It's been a good year for has-beens and celebrities who just won't go away. Grizzled old Brett Favre returned to pro football yet again, whaling on the Green Bay Packers twice in a month while playing for his old team's biggest rival and looking as good as he has in 13 years. Now Michael Jackson, whose bizarre personal behavior and substance abuse reached its inevitable end with his sudden death last June, has risen from the grave and slide-stepped into the limelight once more. But Michael Jackson's This Is It is not just a morbid attempt to cash in on a dead pop star's fame. Instead, director and show choreographer Kenny Ortega's hi-definition video diary of Jackson's last tour rehearsals is the year's most tantalizing and invigorating documentary.
Culled from hours of rehearsal footage, This Is It's trajectory is dully straightforward: song, commentary from crew/musician/dancer, choreographer, production meeting, song, commentary, etc.

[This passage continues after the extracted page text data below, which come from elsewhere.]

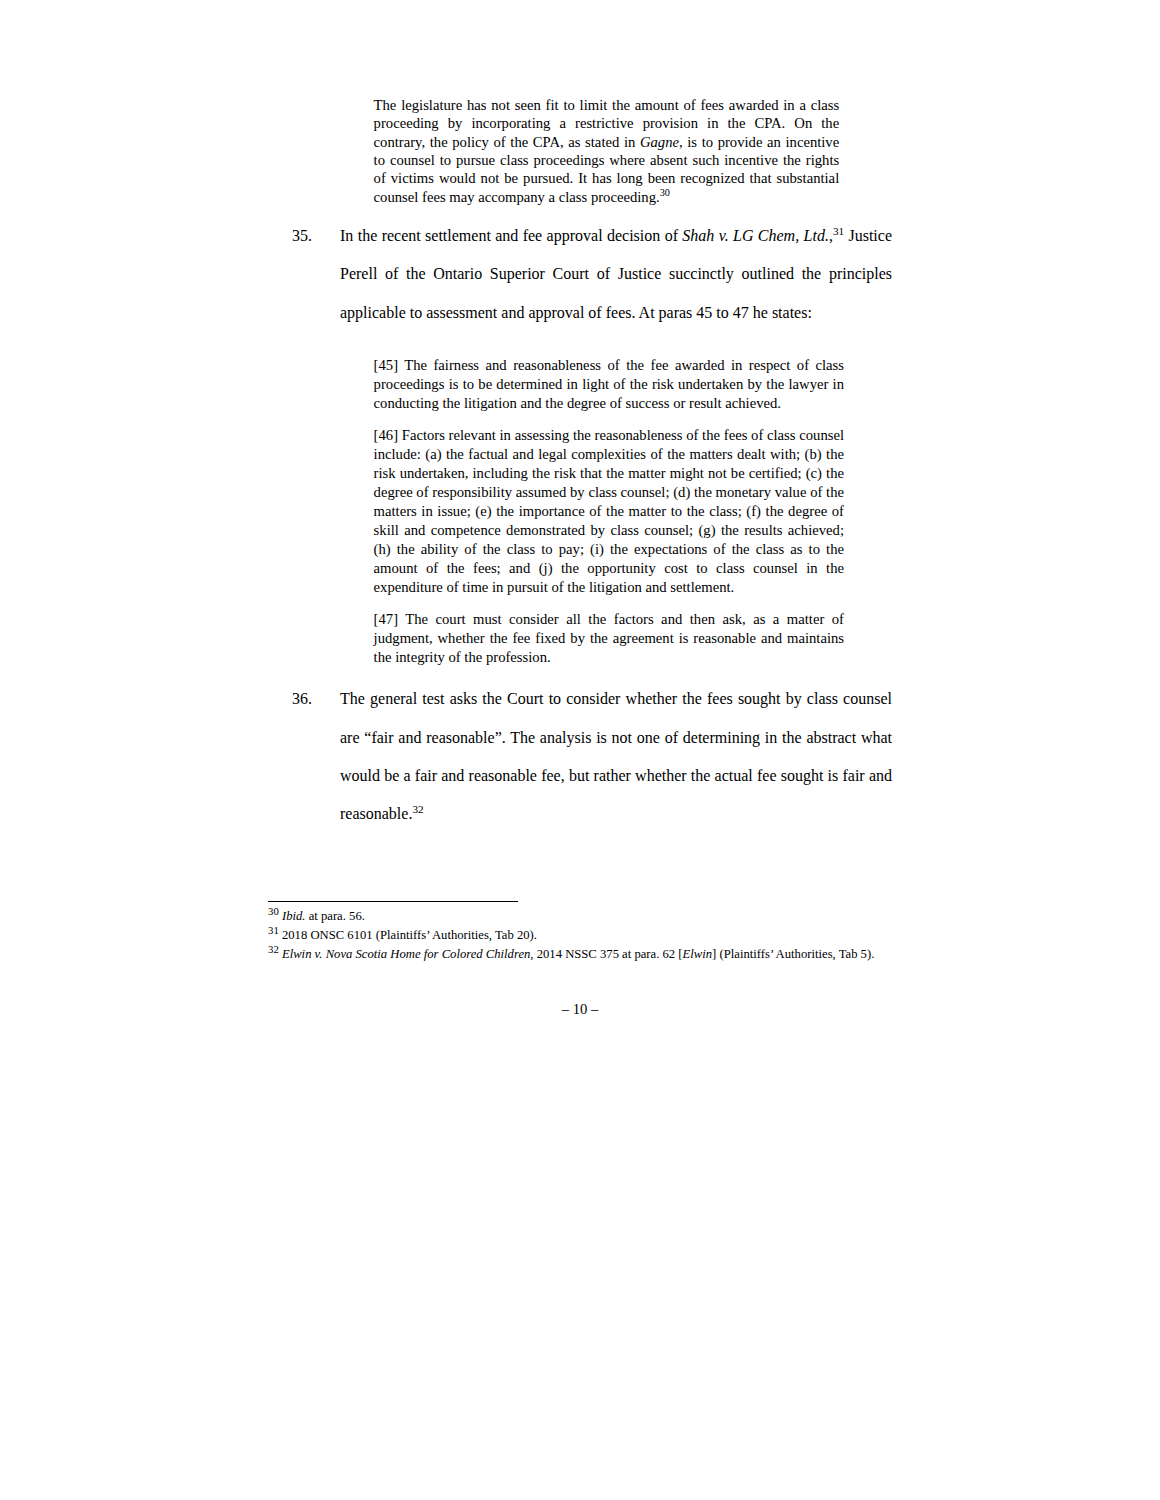The legislature has not seen fit to limit the amount of fees awarded in a class proceeding by incorporating a restrictive provision in the CPA. On the contrary, the policy of the CPA, as stated in Gagne, is to provide an incentive to counsel to pursue class proceedings where absent such incentive the rights of victims would not be pursued. It has long been recognized that substantial counsel fees may accompany a class proceeding.30
35.
In the recent settlement and fee approval decision of Shah v. LG Chem, Ltd.,31 Justice Perell of the Ontario Superior Court of Justice succinctly outlined the principles applicable to assessment and approval of fees. At paras 45 to 47 he states:
[45] The fairness and reasonableness of the fee awarded in respect of class proceedings is to be determined in light of the risk undertaken by the lawyer in conducting the litigation and the degree of success or result achieved.
[46] Factors relevant in assessing the reasonableness of the fees of class counsel include: (a) the factual and legal complexities of the matters dealt with; (b) the risk undertaken, including the risk that the matter might not be certified; (c) the degree of responsibility assumed by class counsel; (d) the monetary value of the matters in issue; (e) the importance of the matter to the class; (f) the degree of skill and competence demonstrated by class counsel; (g) the results achieved; (h) the ability of the class to pay; (i) the expectations of the class as to the amount of the fees; and (j) the opportunity cost to class counsel in the expenditure of time in pursuit of the litigation and settlement.
[47] The court must consider all the factors and then ask, as a matter of judgment, whether the fee fixed by the agreement is reasonable and maintains the integrity of the profession.
36.
The general test asks the Court to consider whether the fees sought by class counsel are “fair and reasonable”. The analysis is not one of determining in the abstract what would be a fair and reasonable fee, but rather whether the actual fee sought is fair and reasonable.32
30 Ibid. at para. 56.
31 2018 ONSC 6101 (Plaintiffs’ Authorities, Tab 20).
32 Elwin v. Nova Scotia Home for Colored Children, 2014 NSSC 375 at para. 62 [Elwin] (Plaintiffs’ Authorities, Tab 5).
– 10 –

But what separates This Is It from hundreds of how'd-he-do-that movies and TV shows is its subject. This is Michael Jackson, after all, the last undisputed ruler of a pop landscape too diffuse and specialized to need, much less conjure up, such a figure again. Alas, his tenure as "The King of Pop" seems to have taken its toll. Jackson looks ill and alien throughout the film. Pasty and emaciated in odd-fitting jackets and high pants, he looks like an R&B Lear — a cross between The Nightmare Before Christmas' Jack Skellington and Marvin Gaye at the 1983 NBA All-Star Game.
But as he sings and dances — tentatively at first, testing out his 50-year-old legs and throat — he grows freer and more confident until he hardly seems earthbound. His footwork remains unimpeachable, and the speed and precision of the arm snaps and ankle shakes that punctuate "Human Nature" and "Smooth Criminal" are nearly otherworldly, as if he were trying to catch the sounds he hears from the air around him. Rehearsal footage with his band shows just how uncannily attuned Jackson was to the nuances and pacing of his songs and grooves; not even James Brown in his heyday approached Jackson's genius for the way sound and movement intertwine.
The gap between the power of the half-complete performances collected here, his dancers' awe at Jackson's expressive genius, and the performer's casual self-assessment is often astonishing. After a dazzling, turn-back-the-clock run-through of "Billie Jean," complete with moonwalk, Jackson shrugs and says, "Well, at least we have a little bit of a feel for it," while his dancers and crew cheer wildly. During a vocal improvisation near the end of "I Just Can't Stop Loving You," he tests out his falsetto chops and then sheepishly declares that he shouldn't perform that way because he's trying to save his lungs. The muse moved through him whether or not he wanted it to.
The power and resourcefulness of such a confounding creator is never in doubt during This Is It. And after years of wondering, I finally see what his mock-crucifixion pose is about; it's an offering of grace to his fans. Accept it.